** Opening Dataset records block **
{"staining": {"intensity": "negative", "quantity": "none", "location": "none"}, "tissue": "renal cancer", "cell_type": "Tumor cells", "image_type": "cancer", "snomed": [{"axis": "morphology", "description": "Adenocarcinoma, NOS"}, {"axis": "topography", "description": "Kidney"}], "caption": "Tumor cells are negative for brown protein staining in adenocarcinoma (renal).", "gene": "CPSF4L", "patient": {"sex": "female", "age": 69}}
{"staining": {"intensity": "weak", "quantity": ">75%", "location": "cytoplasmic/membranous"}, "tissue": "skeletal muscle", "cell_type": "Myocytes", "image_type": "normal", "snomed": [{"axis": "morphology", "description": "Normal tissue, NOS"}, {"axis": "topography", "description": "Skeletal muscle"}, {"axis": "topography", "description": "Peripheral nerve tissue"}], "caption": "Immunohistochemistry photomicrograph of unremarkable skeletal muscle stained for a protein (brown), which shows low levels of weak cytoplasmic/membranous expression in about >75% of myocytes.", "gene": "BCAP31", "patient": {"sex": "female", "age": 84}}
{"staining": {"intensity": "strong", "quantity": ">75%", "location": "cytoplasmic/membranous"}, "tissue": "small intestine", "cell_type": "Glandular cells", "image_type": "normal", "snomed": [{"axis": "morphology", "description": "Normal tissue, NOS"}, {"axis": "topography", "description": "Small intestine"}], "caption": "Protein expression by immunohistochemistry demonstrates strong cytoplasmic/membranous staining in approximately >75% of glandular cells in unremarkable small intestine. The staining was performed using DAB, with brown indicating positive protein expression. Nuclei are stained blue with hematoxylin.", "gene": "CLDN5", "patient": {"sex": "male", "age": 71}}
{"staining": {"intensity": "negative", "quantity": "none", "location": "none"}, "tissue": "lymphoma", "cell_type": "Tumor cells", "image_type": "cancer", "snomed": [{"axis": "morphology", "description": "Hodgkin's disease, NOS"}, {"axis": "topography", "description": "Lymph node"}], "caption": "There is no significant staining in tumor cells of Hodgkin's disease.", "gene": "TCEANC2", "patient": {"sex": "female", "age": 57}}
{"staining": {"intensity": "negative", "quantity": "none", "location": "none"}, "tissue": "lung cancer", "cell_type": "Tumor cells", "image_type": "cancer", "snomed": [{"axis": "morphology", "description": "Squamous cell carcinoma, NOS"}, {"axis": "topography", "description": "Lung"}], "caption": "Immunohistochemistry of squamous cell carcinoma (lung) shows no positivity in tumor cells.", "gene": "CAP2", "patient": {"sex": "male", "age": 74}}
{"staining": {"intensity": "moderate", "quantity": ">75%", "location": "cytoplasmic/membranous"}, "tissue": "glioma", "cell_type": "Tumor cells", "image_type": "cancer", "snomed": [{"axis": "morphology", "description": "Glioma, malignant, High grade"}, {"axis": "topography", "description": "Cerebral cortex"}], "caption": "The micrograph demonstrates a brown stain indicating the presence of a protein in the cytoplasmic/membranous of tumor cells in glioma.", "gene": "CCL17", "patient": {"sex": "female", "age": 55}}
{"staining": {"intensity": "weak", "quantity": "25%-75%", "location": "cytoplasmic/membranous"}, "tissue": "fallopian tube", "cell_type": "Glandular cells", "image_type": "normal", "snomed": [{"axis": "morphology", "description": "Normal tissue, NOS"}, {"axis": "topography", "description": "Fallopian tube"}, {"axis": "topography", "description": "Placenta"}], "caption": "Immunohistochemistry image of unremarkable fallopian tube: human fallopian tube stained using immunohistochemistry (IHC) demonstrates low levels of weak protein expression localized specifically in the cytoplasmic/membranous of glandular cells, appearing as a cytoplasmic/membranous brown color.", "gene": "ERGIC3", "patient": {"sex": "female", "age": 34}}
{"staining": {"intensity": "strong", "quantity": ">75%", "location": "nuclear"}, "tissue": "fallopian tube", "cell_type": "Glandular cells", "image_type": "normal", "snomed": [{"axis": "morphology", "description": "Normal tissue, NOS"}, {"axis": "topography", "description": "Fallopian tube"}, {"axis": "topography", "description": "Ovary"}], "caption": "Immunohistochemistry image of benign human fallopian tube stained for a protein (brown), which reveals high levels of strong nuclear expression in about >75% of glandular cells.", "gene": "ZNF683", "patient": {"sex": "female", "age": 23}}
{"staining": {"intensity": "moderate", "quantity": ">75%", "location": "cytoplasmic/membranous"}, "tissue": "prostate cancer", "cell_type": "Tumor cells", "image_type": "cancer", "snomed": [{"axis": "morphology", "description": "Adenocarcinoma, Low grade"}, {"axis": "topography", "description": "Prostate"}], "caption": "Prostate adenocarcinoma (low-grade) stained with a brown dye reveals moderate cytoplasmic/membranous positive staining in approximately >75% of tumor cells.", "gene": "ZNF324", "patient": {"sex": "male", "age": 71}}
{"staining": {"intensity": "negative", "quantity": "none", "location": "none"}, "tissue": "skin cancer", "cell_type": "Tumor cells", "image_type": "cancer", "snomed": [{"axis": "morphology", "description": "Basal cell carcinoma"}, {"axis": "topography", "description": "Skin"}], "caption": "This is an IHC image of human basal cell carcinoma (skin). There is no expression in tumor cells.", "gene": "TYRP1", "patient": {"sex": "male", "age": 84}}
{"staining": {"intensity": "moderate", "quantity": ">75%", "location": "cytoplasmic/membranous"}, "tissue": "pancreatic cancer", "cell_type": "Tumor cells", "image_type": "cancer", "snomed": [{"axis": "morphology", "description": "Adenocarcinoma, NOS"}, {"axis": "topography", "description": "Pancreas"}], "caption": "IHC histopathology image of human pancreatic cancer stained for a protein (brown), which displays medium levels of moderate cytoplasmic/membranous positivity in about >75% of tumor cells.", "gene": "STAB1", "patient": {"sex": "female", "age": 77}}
** Closing Dataset records block **
_Work instructions_.
The full listing above needs to be transcribed exactly.

_Answer to the problem_.
{"staining": {"intensity": "negative", "quantity": "none", "location": "none"}, "tissue": "renal cancer", "cell_type": "Tumor cells", "image_type": "cancer", "snomed": [{"axis": "morphology", "description": "Adenocarcinoma, NOS"}, {"axis": "topography", "description": "Kidney"}], "caption": "Tumor cells are negative for brown protein staining in adenocarcinoma (renal).", "gene": "CPSF4L", "patient": {"sex": "female", "age": 69}}
{"staining": {"intensity": "weak", "quantity": ">75%", "location": "cytoplasmic/membranous"}, "tissue": "skeletal muscle", "cell_type": "Myocytes", "image_type": "normal", "snomed": [{"axis": "morphology", "description": "Normal tissue, NOS"}, {"axis": "topography", "description": "Skeletal muscle"}, {"axis": "topography", "description": "Peripheral nerve tissue"}], "caption": "Immunohistochemistry photomicrograph of unremarkable skeletal muscle stained for a protein (brown), which shows low levels of weak cytoplasmic/membranous expression in about >75% of myocytes.", "gene": "BCAP31", "patient": {"sex": "female", "age": 84}}
{"staining": {"intensity": "strong", "quantity": ">75%", "location": "cytoplasmic/membranous"}, "tissue": "small intestine", "cell_type": "Glandular cells", "image_type": "normal", "snomed": [{"axis": "morphology", "description": "Normal tissue, NOS"}, {"axis": "topography", "description": "Small intestine"}], "caption": "Protein expression by immunohistochemistry demonstrates strong cytoplasmic/membranous staining in approximately >75% of glandular cells in unremarkable small intestine. The staining was performed using DAB, with brown indicating positive protein expression. Nuclei are stained blue with hematoxylin.", "gene": "CLDN5", "patient": {"sex": "male", "age": 71}}
{"staining": {"intensity": "negative", "quantity": "none", "location": "none"}, "tissue": "lymphoma", "cell_type": "Tumor cells", "image_type": "cancer", "snomed": [{"axis": "morphology", "description": "Hodgkin's disease, NOS"}, {"axis": "topography", "description": "Lymph node"}], "caption": "There is no significant staining in tumor cells of Hodgkin's disease.", "gene": "TCEANC2", "patient": {"sex": "female", "age": 57}}
{"staining": {"intensity": "negative", "quantity": "none", "location": "none"}, "tissue": "lung cancer", "cell_type": "Tumor cells", "image_type": "cancer", "snomed": [{"axis": "morphology", "description": "Squamous cell carcinoma, NOS"}, {"axis": "topography", "description": "Lung"}], "caption": "Immunohistochemistry of squamous cell carcinoma (lung) shows no positivity in tumor cells.", "gene": "CAP2", "patient": {"sex": "male", "age": 74}}
{"staining": {"intensity": "moderate", "quantity": ">75%", "location": "cytoplasmic/membranous"}, "tissue": "glioma", "cell_type": "Tumor cells", "image_type": "cancer", "snomed": [{"axis": "morphology", "description": "Glioma, malignant, High grade"}, {"axis": "topography", "description": "Cerebral cortex"}], "caption": "The micrograph demonstrates a brown stain indicating the presence of a protein in the cytoplasmic/membranous of tumor cells in glioma.", "gene": "CCL17", "patient": {"sex": "female", "age": 55}}
{"staining": {"intensity": "weak", "quantity": "25%-75%", "location": "cytoplasmic/membranous"}, "tissue": "fallopian tube", "cell_type": "Glandular cells", "image_type": "normal", "snomed": [{"axis": "morphology", "description": "Normal tissue, NOS"}, {"axis": "topography", "description": "Fallopian tube"}, {"axis": "topography", "description": "Placenta"}], "caption": "Immunohistochemistry image of unremarkable fallopian tube: human fallopian tube stained using immunohistochemistry (IHC) demonstrates low levels of weak protein expression localized specifically in the cytoplasmic/membranous of glandular cells, appearing as a cytoplasmic/membranous brown color.", "gene": "ERGIC3", "patient": {"sex": "female", "age": 34}}
{"staining": {"intensity": "strong", "quantity": ">75%", "location": "nuclear"}, "tissue": "fallopian tube", "cell_type": "Glandular cells", "image_type": "normal", "snomed": [{"axis": "morphology", "description": "Normal tissue, NOS"}, {"axis": "topography", "description": "Fallopian tube"}, {"axis": "topography", "description": "Ovary"}], "caption": "Immunohistochemistry image of benign human fallopian tube stained for a protein (brown), which reveals high levels of strong nuclear expression in about >75% of glandular cells.", "gene": "ZNF683", "patient": {"sex": "female", "age": 23}}
{"staining": {"intensity": "moderate", "quantity": ">75%", "location": "cytoplasmic/membranous"}, "tissue": "prostate cancer", "cell_type": "Tumor cells", "image_type": "cancer", "snomed": [{"axis": "morphology", "description": "Adenocarcinoma, Low grade"}, {"axis": "topography", "description": "Prostate"}], "caption": "Prostate adenocarcinoma (low-grade) stained with a brown dye reveals moderate cytoplasmic/membranous positive staining in approximately >75% of tumor cells.", "gene": "ZNF324", "patient": {"sex": "male", "age": 71}}
{"staining": {"intensity": "negative", "quantity": "none", "location": "none"}, "tissue": "skin cancer", "cell_type": "Tumor cells", "image_type": "cancer", "snomed": [{"axis": "morphology", "description": "Basal cell carcinoma"}, {"axis": "topography", "description": "Skin"}], "caption": "This is an IHC image of human basal cell carcinoma (skin). There is no expression in tumor cells.", "gene": "TYRP1", "patient": {"sex": "male", "age": 84}}
{"staining": {"intensity": "moderate", "quantity": ">75%", "location": "cytoplasmic/membranous"}, "tissue": "pancreatic cancer", "cell_type": "Tumor cells", "image_type": "cancer", "snomed": [{"axis": "morphology", "description": "Adenocarcinoma, NOS"}, {"axis": "topography", "description": "Pancreas"}], "caption": "IHC histopathology image of human pancreatic cancer stained for a protein (brown), which displays medium levels of moderate cytoplasmic/membranous positivity in about >75% of tumor cells.", "gene": "STAB1", "patient": {"sex": "female", "age": 77}}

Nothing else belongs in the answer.